Jaksa menilai cuitan Jumhur ditujukan untuk menimbulkan rasa kebencian atau permusuhan individu dan/atau kelompok masyarakat tertentu berdasarkan atas suku, agama, ras dan antargolongan (SARA), dalam hal ini golongan pengusaha dan buruh.
Akibat dari cuitannya itu, timbul polemik di tengah masyarakat terhadap produk hukum pemerintah. Sehingga berdampak pada terjadinya rangkaian aksi unjuk rasa yang dimulai pada 8 Oktober 2020, hingga berakhir rusuh.

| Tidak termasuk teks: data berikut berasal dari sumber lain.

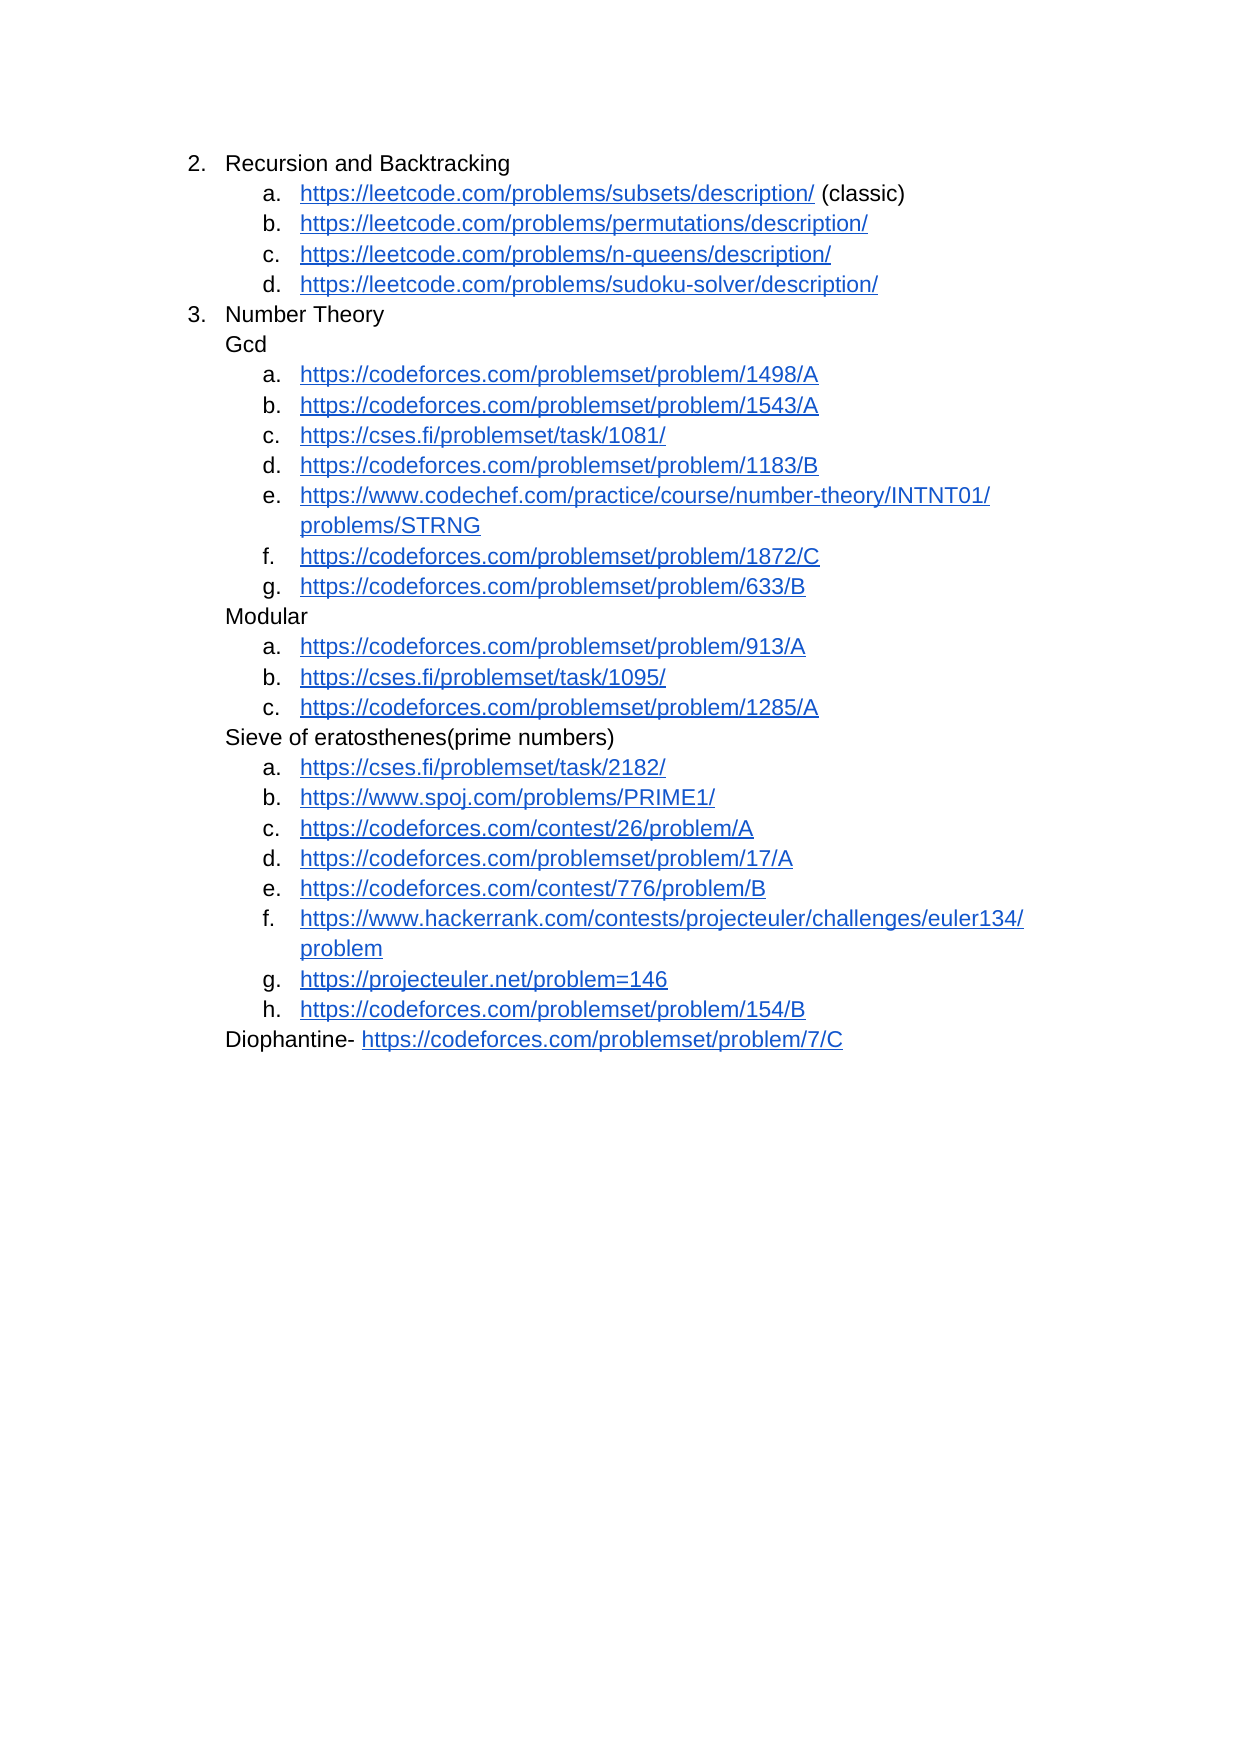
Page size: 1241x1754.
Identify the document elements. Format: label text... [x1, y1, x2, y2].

list https://leetcode.com/problems/permutations/description/ [262, 210, 1090, 237]
text Diophantine- https://codeforces.com/problemset/problem/7/C [150, 1026, 1090, 1052]
list https://leetcode.com/problems/subsets/description/ (classic) [262, 180, 1090, 207]
list https://codeforces.com/problemset/problem/913/A [262, 633, 1090, 660]
list https://cses.fi/problemset/task/1081/ [262, 422, 1090, 448]
list https://codeforces.com/problemset/problem/1543/A [262, 392, 1090, 418]
list https://codeforces.com/problemset/problem/1183/B [262, 452, 1090, 478]
list https://codeforces.com/contest/26/problem/A [262, 814, 1090, 841]
list https://codeforces.com/problemset/problem/1285/A [262, 694, 1090, 720]
text Sieve of eratosthenes(prime numbers) [150, 724, 1090, 750]
list https://codeforces.com/problemset/problem/17/A [262, 845, 1090, 871]
text Modular [225, 603, 1090, 629]
list https://www.spoj.com/problems/PRIME1/ [262, 784, 1090, 811]
list Recursion and Backtracking [187, 150, 1090, 176]
list https://leetcode.com/problems/sudoku-solver/description/ [262, 271, 1090, 297]
list https://cses.fi/problemset/task/2182/ [262, 754, 1090, 781]
list https://www.hackerrank.com/contests/projecteuler/challenges/euler134/problem [262, 905, 1090, 962]
list https://codeforces.com/problemset/problem/1498/A [262, 361, 1090, 388]
list https://codeforces.com/contest/776/problem/B [262, 875, 1090, 901]
list https://projecteuler.net/problem=146 [262, 966, 1090, 992]
list Number Theory [187, 301, 1090, 327]
text Gcd [150, 331, 1090, 358]
list https://codeforces.com/problemset/problem/154/B [262, 996, 1090, 1022]
list https://codeforces.com/problemset/problem/633/B [262, 573, 1090, 599]
list https://leetcode.com/problems/n-queens/description/ [262, 241, 1090, 267]
list https://codeforces.com/problemset/problem/1872/C [262, 543, 1090, 569]
list https://www.codechef.com/practice/course/number-theory/INTNT01/problems/STRNG [262, 482, 1090, 539]
list https://cses.fi/problemset/task/1095/ [262, 663, 1090, 690]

"Salah satunya, muncul berbagai pro kontra terhadap Undang-undang Cipta Kerja tersebut sehingga muncul protes dari masyarakat melalui demo. Salah satunya, demo yang terjadi pada tanggal 8 Oktober 2020 di Jakarta yang berakhir dengan kerusuhan," imbuh jaksa.
Cuitan Jumhur yang dianggap menyalakan api penolakan masyarakat terhadap UU Cipta Kerja terjadi pada 25 Agustus 2020. Melalui akun Twitter @jumhurhidayat, ia mengunggah kalimat "Buruh bersatu tolak Omnibus Law yang akan jadikan Indonesia menjadi bangsa kuli dan terjajah".

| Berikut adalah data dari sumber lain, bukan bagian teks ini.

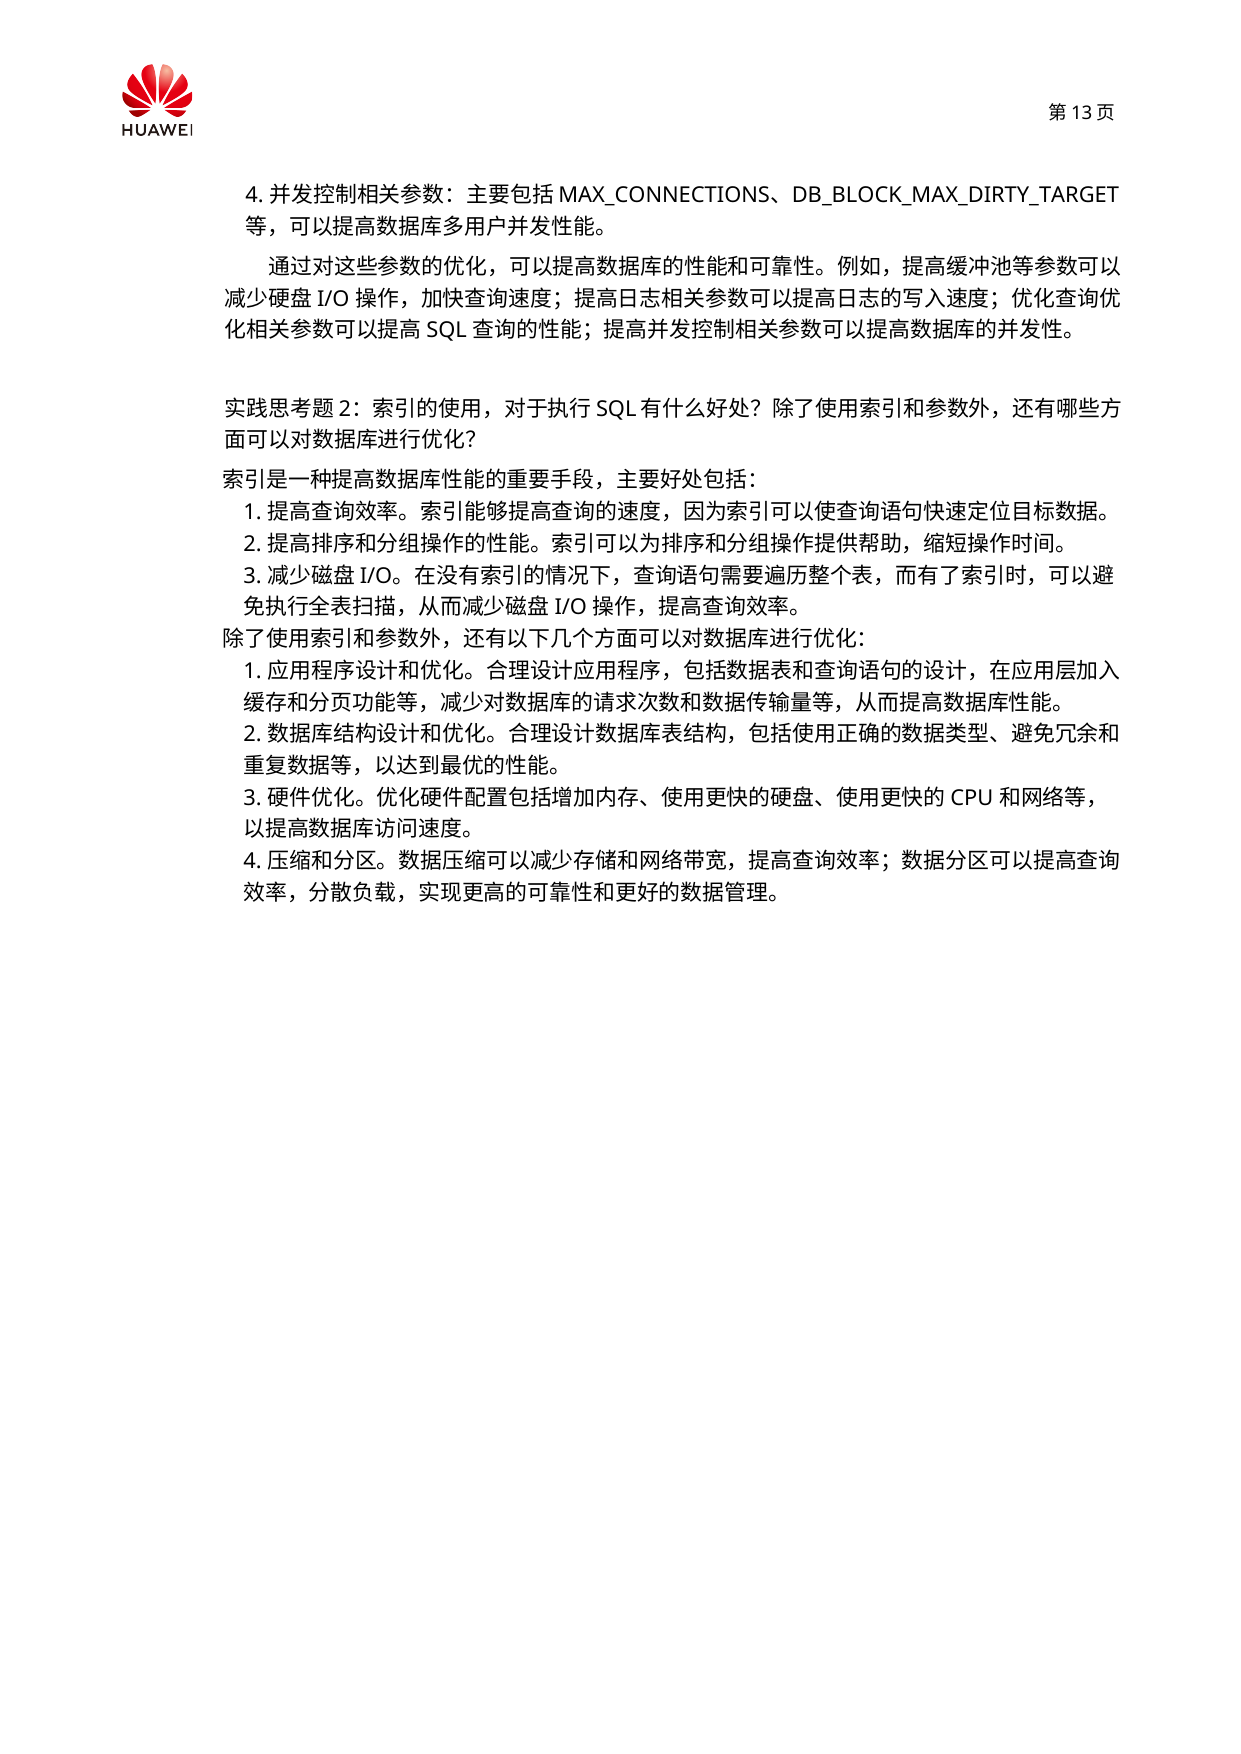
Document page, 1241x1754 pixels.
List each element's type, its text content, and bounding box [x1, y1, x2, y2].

text 3. 硬件优化。优化硬件配置包括增加内存、使用更快的硬盘、使用更快的 CPU 和网络等，以提高数据库访问速度。 [243, 780, 1122, 843]
picture [122, 64, 193, 136]
text 通过对这些参数的优化，可以提高数据库的性能和可靠性。例如，提高缓冲池等参数可以减少硬盘 I/O 操作，加快查询速度；提高日志相关参数可以提高日志的写入速度；优化查询优化相关参数可以提高 SQL 查询的性能；提高并发控制相关参数可以提高数据库的并发性。 [224, 249, 1122, 344]
text 4. 并发控制相关参数：主要包括MAX_CONNECTIONS、DB_BLOCK_MAX_DIRTY_TARGET等，可以提高数据库多用户并发性能。 [245, 177, 1122, 241]
text 实践思考题2：索引的使用，对于执行SQL有什么好处？除了使用索引和参数外，还有哪些方面可以对数据库进行优化？ [224, 391, 1122, 454]
text 1. 提高查询效率。索引能够提高查询的速度，因为索引可以使查询语句快速定位目标数据。 [243, 494, 1122, 526]
text 2. 数据库结构设计和优化。合理设计数据库表结构，包括使用正确的数据类型、避免冗余和重复数据等，以达到最优的性能。 [243, 716, 1122, 780]
text 2. 提高排序和分组操作的性能。索引可以为排序和分组操作提供帮助，缩短操作时间。 [243, 526, 1122, 558]
text 索引是一种提高数据库性能的重要手段，主要好处包括： [222, 462, 1122, 494]
text 3. 减少磁盘 I/O。在没有索引的情况下，查询语句需要遍历整个表，而有了索引时，可以避免执行全表扫描，从而减少磁盘 I/O 操作，提高查询效率。 [243, 558, 1122, 621]
text 除了使用索引和参数外，还有以下几个方面可以对数据库进行优化： [222, 621, 1122, 653]
text 1. 应用程序设计和优化。合理设计应用程序，包括数据表和查询语句的设计，在应用层加入缓存和分页功能等，减少对数据库的请求次数和数据传输量等，从而提高数据库性能。 [243, 653, 1122, 716]
text 4. 压缩和分区。数据压缩可以减少存储和网络带宽，提高查询效率；数据分区可以提高查询效率，分散负载，实现更高的可靠性和更好的数据管理。 [243, 843, 1122, 907]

Kemudian pada 7 Oktober 2020, Jumhur kembali mengunggah cuitan yang mirip - mirip berisi "UU ini memang utk PRIMITIVE INVESTOR dari RRC dan PENGUSAHA RAKUS. Kalau INVESTOR BEERADAB ya seperti di bawa ini".
Atas perbuatannya, Jumhur didakwa dengan dua dakwaan alternatif. Pertama, Pasal 14 ayat (1) jo Pasal 15 Undang-undang RI Nomor 1 Tahun 1946 KUHP, atau Pasal 45A ayat (2) jo pasal 28 ayat (2) Undang-undang RI nomor 19 Tahun 2016 tentang perubahan dari Undang - Undang RI nomor 11 Tahun 2008 tentang ITE.